Task brief:
Retype the records in full, exactly as they stand.

Data in this exercise:
__________
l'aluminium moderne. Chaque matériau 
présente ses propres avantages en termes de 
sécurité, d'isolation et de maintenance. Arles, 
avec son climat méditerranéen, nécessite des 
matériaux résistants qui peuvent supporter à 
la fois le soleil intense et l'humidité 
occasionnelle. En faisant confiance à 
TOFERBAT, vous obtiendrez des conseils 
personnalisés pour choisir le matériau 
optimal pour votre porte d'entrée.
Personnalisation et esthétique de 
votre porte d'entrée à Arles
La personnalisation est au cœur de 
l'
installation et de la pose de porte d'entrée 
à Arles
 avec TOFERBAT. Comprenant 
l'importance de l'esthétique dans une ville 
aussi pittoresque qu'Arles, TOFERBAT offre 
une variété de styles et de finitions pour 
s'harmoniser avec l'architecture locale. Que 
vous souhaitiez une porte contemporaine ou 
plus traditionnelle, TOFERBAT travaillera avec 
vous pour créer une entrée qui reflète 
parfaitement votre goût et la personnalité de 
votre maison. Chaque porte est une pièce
__________
Result:
l'aluminium moderne. Chaque matériau 
présente ses propres avantages en termes de 
sécurité, d'isolation et de maintenance. Arles, 
avec son climat méditerranéen, nécessite des 
matériaux résistants qui peuvent supporter à 
la fois le soleil intense et l'humidité 
occasionnelle. En faisant confiance à 
TOFERBAT, vous obtiendrez des conseils 
personnalisés pour choisir le matériau 
optimal pour votre porte d'entrée.
Personnalisation et esthétique de 
votre porte d'entrée à Arles
La personnalisation est au cœur de 
l'
installation et de la pose de porte d'entrée 
à Arles
 avec TOFERBAT. Comprenant 
l'importance de l'esthétique dans une ville 
aussi pittoresque qu'Arles, TOFERBAT offre 
une variété de styles et de finitions pour 
s'harmoniser avec l'architecture locale. Que 
vous souhaitiez une porte contemporaine ou 
plus traditionnelle, TOFERBAT travaillera avec 
vous pour créer une entrée qui reflète 
parfaitement votre goût et la personnalité de 
votre maison. Chaque porte est une pièce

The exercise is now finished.